- **Material for the task**:
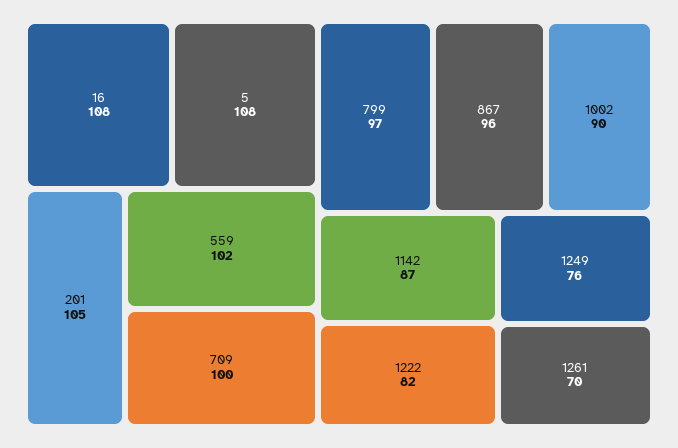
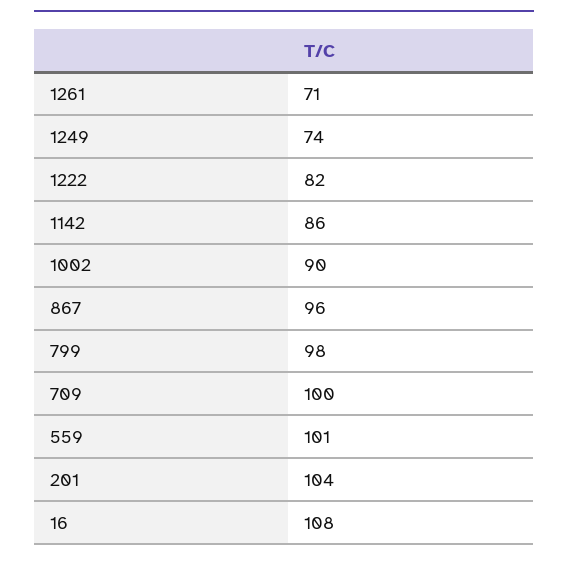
5: 108 -> none
201: 105 -> 104
559: 102 -> 101
799: 97 -> 98
1142: 87 -> 86
1249: 76 -> 74
1261: 70 -> 71

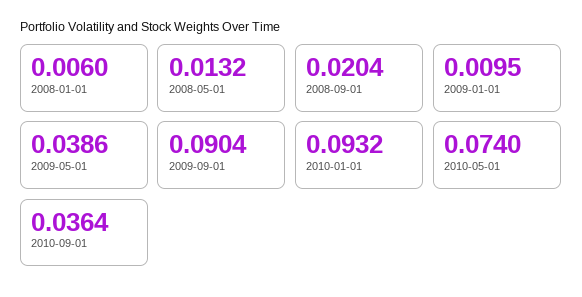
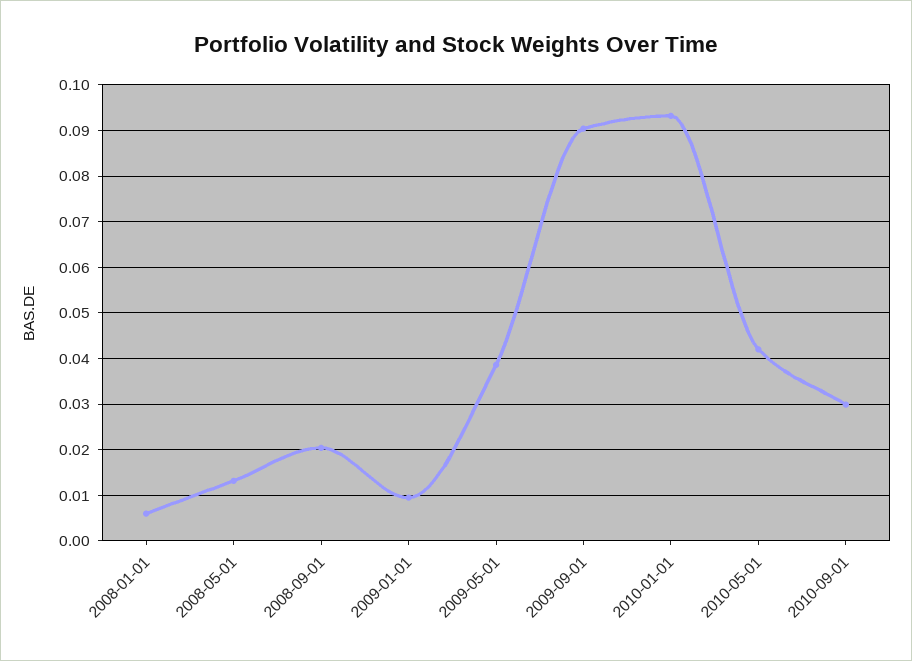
2010-05-01: 0.074 -> 0.042
2010-09-01: 0.0364 -> 0.03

- **What to do**: What you return should match the material word for word, apart from the pictures.

- **Response to the exercise**:
5: 108 -> none
201: 105 -> 104
559: 102 -> 101
799: 97 -> 98
1142: 87 -> 86
1249: 76 -> 74
1261: 70 -> 71

2010-05-01: 0.074 -> 0.042
2010-09-01: 0.0364 -> 0.03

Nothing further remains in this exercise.